Material to process START
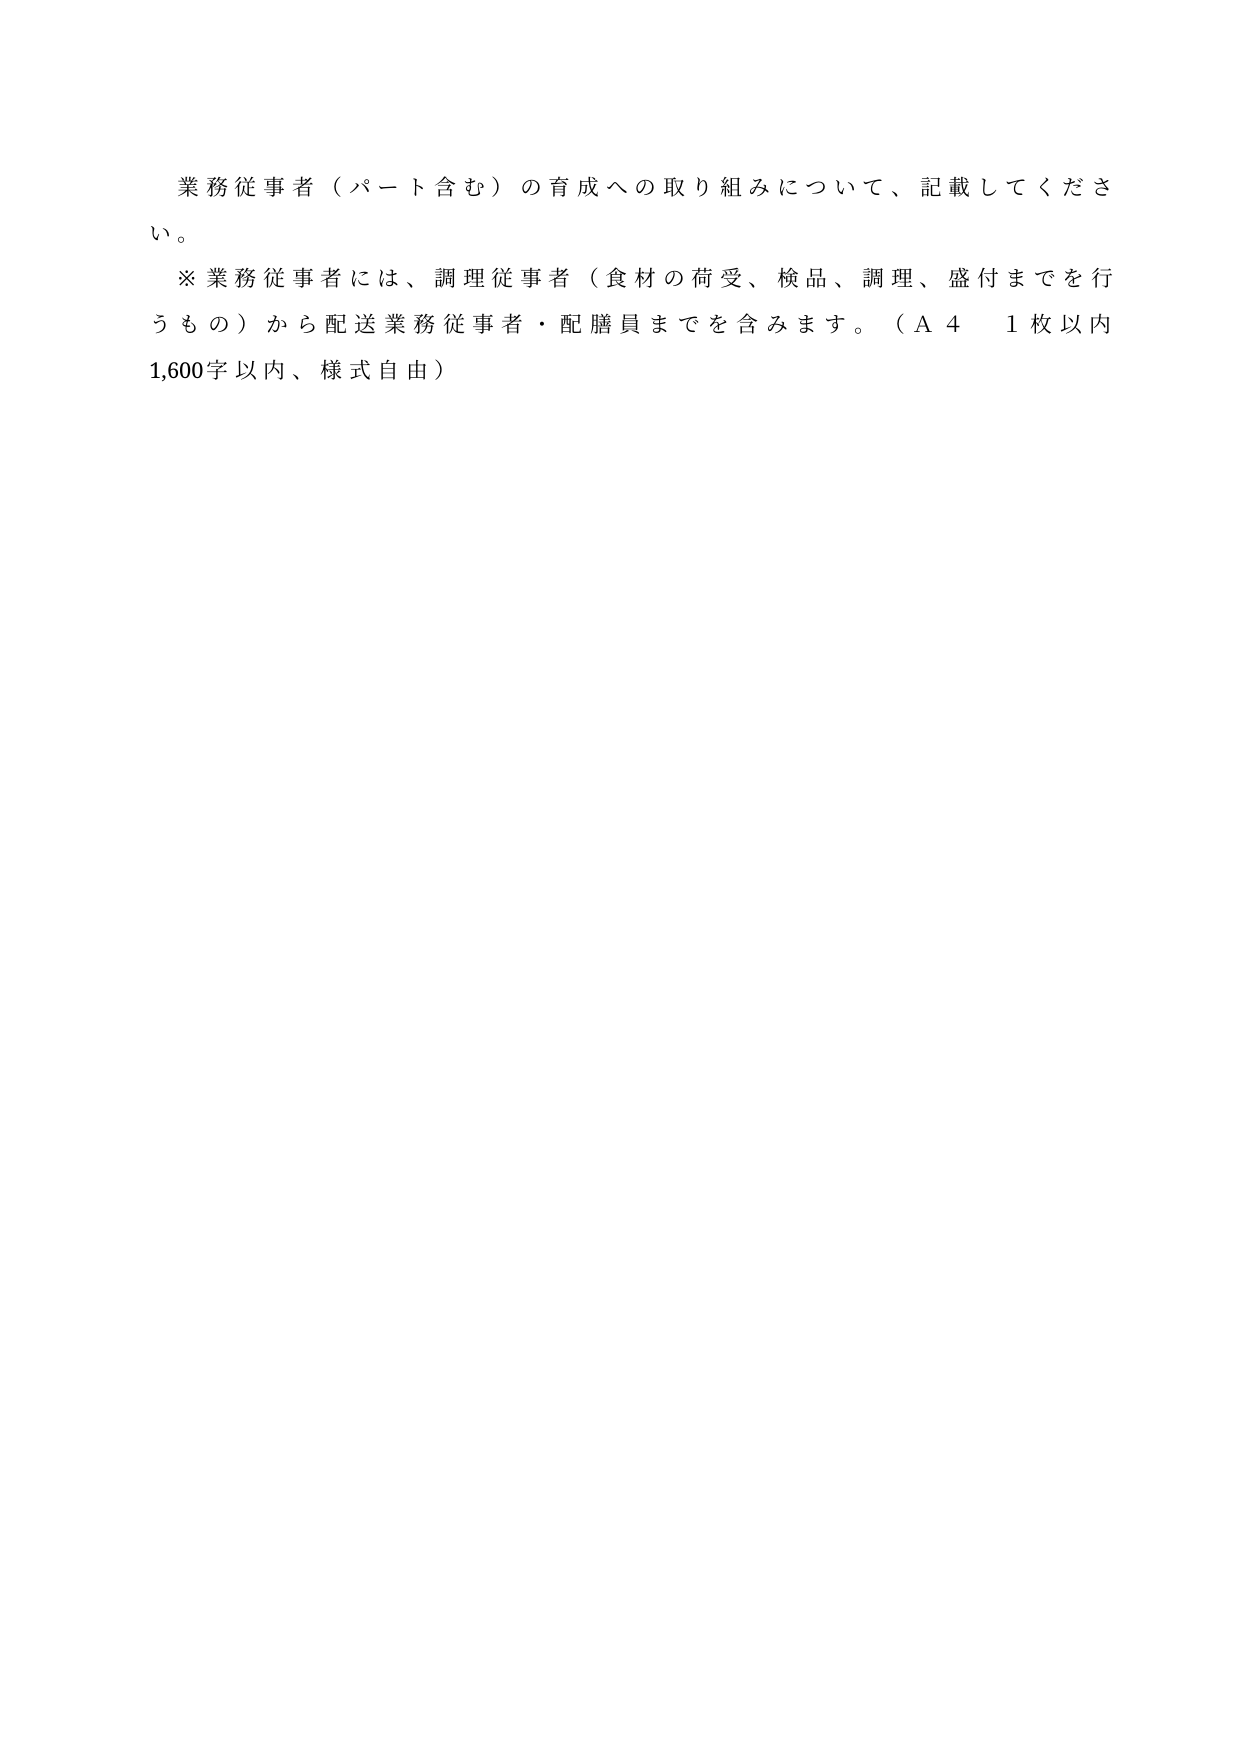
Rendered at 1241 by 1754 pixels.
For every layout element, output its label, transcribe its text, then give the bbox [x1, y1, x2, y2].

text ※業務従事者には、調理従事者（食材の荷受、検品、調理、盛付までを行うもの）から配送業務従事者・配膳員までを含みます。（Ａ４ １枚以内 1,600字以内、様式自由） [146, 254, 1119, 391]
text 業務従事者（パート含む）の育成への取り組みについて、記載してください。 [146, 163, 1119, 254]
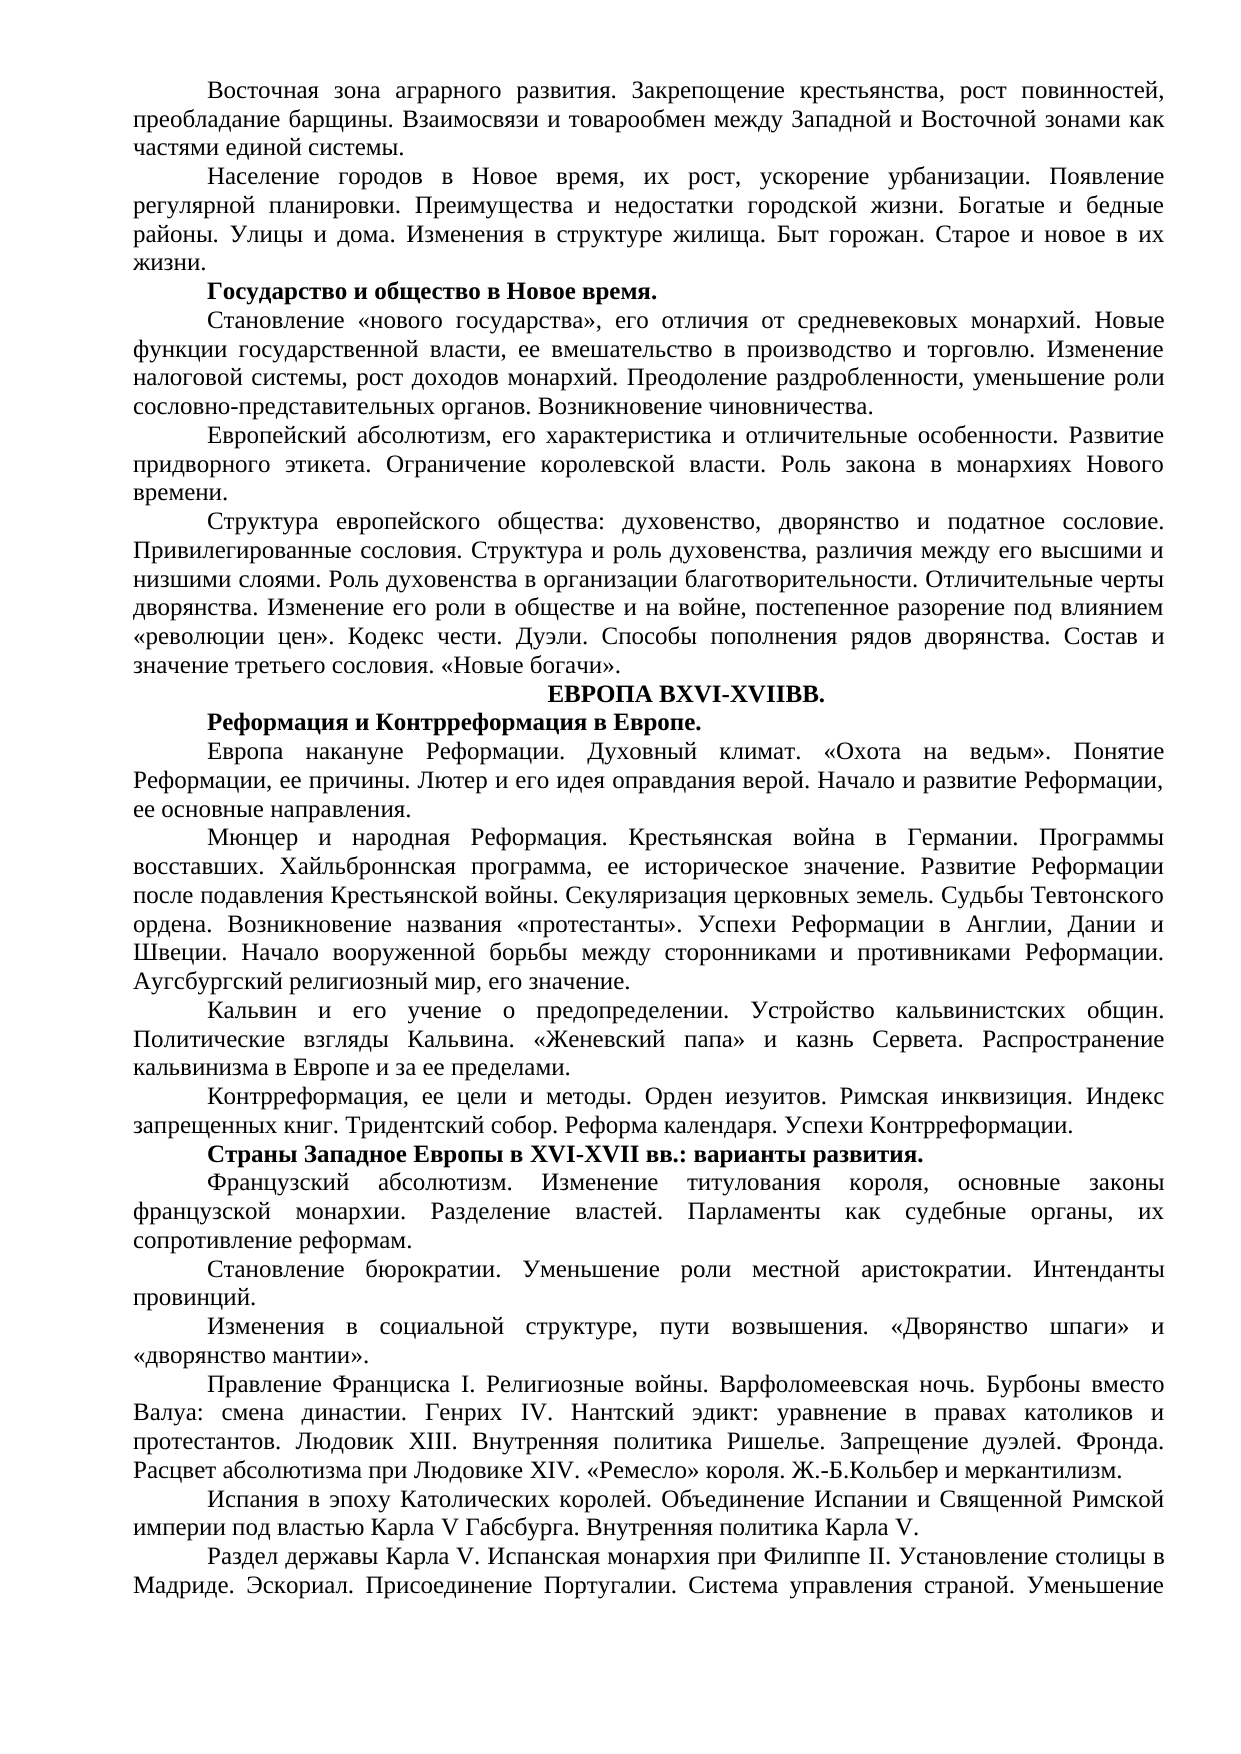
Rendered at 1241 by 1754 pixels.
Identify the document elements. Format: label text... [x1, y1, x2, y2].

text Французский абсолютизм. Изменение титулования короля, основные законы французской монархии. Разделение властей. Парламенты как судебные органы, их сопротивление реформам. [133, 1167, 1165, 1254]
text Государство и общество в Новое время. [133, 276, 1165, 305]
text Становление бюрократии. Уменьшение роли местной аристократии. Интенданты провинций. [133, 1254, 1165, 1311]
text ЕВРОПА ВXVI-XVIIВВ. [133, 679, 1165, 707]
text Кальвин и его учение о предопределении. Устройство кальвинистских общин. Политические взгляды Кальвина. «Женевский папа» и казнь Сервета. Распространение кальвинизма в Европе и за ее пределами. [133, 995, 1165, 1081]
text Европа накануне Реформации. Духовный климат. «Охота на ведьм». Понятие Реформации, ее причины. Лютер и его идея оправдания верой. Начало и развитие Реформации, ее основные направления. [133, 736, 1165, 822]
text Страны Западное Европы в XVI-XVII вв.: варианты развития. [133, 1139, 1165, 1167]
text Европейский абсолютизм, его характеристика и отличительные особенности. Развитие придворного этикета. Ограничение королевской власти. Роль закона в монархиях Нового времени. [133, 420, 1165, 506]
text Восточная зона аграрного развития. Закрепощение крестьянства, рост повинностей, преобладание барщины. Взаимосвязи и товарообмен между Западной и Восточной зонами как частями единой системы. [133, 75, 1165, 161]
text Население городов в Новое время, их рост, ускорение урбанизации. Появление регулярной планировки. Преимущества и недостатки городской жизни. Богатые и бедные районы. Улицы и дома. Изменения в структуре жилища. Быт горожан. Старое и новое в их жизни. [133, 161, 1165, 276]
text Контрреформация, ее цели и методы. Орден иезуитов. Римская инквизиция. Индекс запрещенных книг. Тридентский собор. Реформа календаря. Успехи Контрреформации. [133, 1081, 1165, 1139]
text Реформация и Контрреформация в Европе. [133, 707, 1165, 736]
text Правление Франциска I. Религиозные войны. Варфоломеевская ночь. Бурбоны вместо Валуа: смена династии. Генрих IV. Нантский эдикт: уравнение в правах католиков и протестантов. Людовик XIII. Внутренняя политика Ришелье. Запрещение дуэлей. Фронда. Расцвет абсолютизма при Людовике XIV. «Ремесло» короля. Ж.-Б.Кольбер и меркантилизм. [133, 1369, 1165, 1484]
text Структура европейского общества: духовенство, дворянство и податное сословие. Привилегированные сословия. Структура и роль духовенства, различия между его высшими и низшими слоями. Роль духовенства в организации благотворительности. Отличительные черты дворянства. Изменение его роли в обществе и на войне, постепенное разорение под влиянием «революции цен». Кодекс чести. Дуэли. Способы пополнения рядов дворянства. Состав и значение третьего сословия. «Новые богачи». [133, 506, 1165, 679]
text Становление «нового государства», его отличия от средневековых монархий. Новые функции государственной власти, ее вмешательство в производство и торговлю. Изменение налоговой системы, рост доходов монархий. Преодоление раздробленности, уменьшение роли сословно-представительных органов. Возникновение чиновничества. [133, 305, 1165, 420]
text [133, 1541, 1165, 1599]
text Испания в эпоху Католических королей. Объединение Испании и Священной Римской империи под властью Карла V Габсбурга. Внутренняя политика Карла V. [133, 1484, 1165, 1541]
text Изменения в социальной структуре, пути возвышения. «Дворянство шпаги» и «дворянство мантии». [133, 1311, 1165, 1369]
text Мюнцер и народная Реформация. Крестьянская война в Германии. Программы восставших. Хайльброннская программа, ее историческое значение. Развитие Реформации после подавления Крестьянской войны. Секуляризация церковных земель. Судьбы Тевтонского ордена. Возникновение названия «протестанты». Успехи Реформации в Англии, Дании и Швеции. Начало вооруженной борьбы между сторонниками и противниками Реформации. Аугсбургский религиозный мир, его значение. [133, 822, 1165, 995]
Material to process END
**Work item**
Could you write the entries out again exactly, without their pictures?

**Written response**
Rendered at 1241 by 1754 pixels.
For every layout element, output its label, transcribe its text, then give the bbox [x1, y1, x2, y2].

text ※業務従事者には、調理従事者（食材の荷受、検品、調理、盛付までを行うもの）から配送業務従事者・配膳員までを含みます。（Ａ４ １枚以内 1,600字以内、様式自由） [146, 254, 1119, 391]
text 業務従事者（パート含む）の育成への取り組みについて、記載してください。 [146, 163, 1119, 254]
Rendered at 1241 by 1754 pixels.
Identify the document elements. Format: label text... [x1, y1, x2, y2].

text Французский абсолютизм. Изменение титулования короля, основные законы французской монархии. Разделение властей. Парламенты как судебные органы, их сопротивление реформам. [133, 1167, 1165, 1254]
text Государство и общество в Новое время. [133, 276, 1165, 305]
text Становление бюрократии. Уменьшение роли местной аристократии. Интенданты провинций. [133, 1254, 1165, 1311]
text ЕВРОПА ВXVI-XVIIВВ. [133, 679, 1165, 707]
text Кальвин и его учение о предопределении. Устройство кальвинистских общин. Политические взгляды Кальвина. «Женевский папа» и казнь Сервета. Распространение кальвинизма в Европе и за ее пределами. [133, 995, 1165, 1081]
text Европа накануне Реформации. Духовный климат. «Охота на ведьм». Понятие Реформации, ее причины. Лютер и его идея оправдания верой. Начало и развитие Реформации, ее основные направления. [133, 736, 1165, 822]
text Страны Западное Европы в XVI-XVII вв.: варианты развития. [133, 1139, 1165, 1167]
text Европейский абсолютизм, его характеристика и отличительные особенности. Развитие придворного этикета. Ограничение королевской власти. Роль закона в монархиях Нового времени. [133, 420, 1165, 506]
text Восточная зона аграрного развития. Закрепощение крестьянства, рост повинностей, преобладание барщины. Взаимосвязи и товарообмен между Западной и Восточной зонами как частями единой системы. [133, 75, 1165, 161]
text Население городов в Новое время, их рост, ускорение урбанизации. Появление регулярной планировки. Преимущества и недостатки городской жизни. Богатые и бедные районы. Улицы и дома. Изменения в структуре жилища. Быт горожан. Старое и новое в их жизни. [133, 161, 1165, 276]
text Контрреформация, ее цели и методы. Орден иезуитов. Римская инквизиция. Индекс запрещенных книг. Тридентский собор. Реформа календаря. Успехи Контрреформации. [133, 1081, 1165, 1139]
text Реформация и Контрреформация в Европе. [133, 707, 1165, 736]
text Правление Франциска I. Религиозные войны. Варфоломеевская ночь. Бурбоны вместо Валуа: смена династии. Генрих IV. Нантский эдикт: уравнение в правах католиков и протестантов. Людовик XIII. Внутренняя политика Ришелье. Запрещение дуэлей. Фронда. Расцвет абсолютизма при Людовике XIV. «Ремесло» короля. Ж.-Б.Кольбер и меркантилизм. [133, 1369, 1165, 1484]
text Структура европейского общества: духовенство, дворянство и податное сословие. Привилегированные сословия. Структура и роль духовенства, различия между его высшими и низшими слоями. Роль духовенства в организации благотворительности. Отличительные черты дворянства. Изменение его роли в обществе и на войне, постепенное разорение под влиянием «революции цен». Кодекс чести. Дуэли. Способы пополнения рядов дворянства. Состав и значение третьего сословия. «Новые богачи». [133, 506, 1165, 679]
text Становление «нового государства», его отличия от средневековых монархий. Новые функции государственной власти, ее вмешательство в производство и торговлю. Изменение налоговой системы, рост доходов монархий. Преодоление раздробленности, уменьшение роли сословно-представительных органов. Возникновение чиновничества. [133, 305, 1165, 420]
text [133, 1541, 1165, 1599]
text Испания в эпоху Католических королей. Объединение Испании и Священной Римской империи под властью Карла V Габсбурга. Внутренняя политика Карла V. [133, 1484, 1165, 1541]
text Изменения в социальной структуре, пути возвышения. «Дворянство шпаги» и «дворянство мантии». [133, 1311, 1165, 1369]
text Мюнцер и народная Реформация. Крестьянская война в Германии. Программы восставших. Хайльброннская программа, ее историческое значение. Развитие Реформации после подавления Крестьянской войны. Секуляризация церковных земель. Судьбы Тевтонского ордена. Возникновение названия «протестанты». Успехи Реформации в Англии, Дании и Швеции. Начало вооруженной борьбы между сторонниками и противниками Реформации. Аугсбургский религиозный мир, его значение. [133, 822, 1165, 995]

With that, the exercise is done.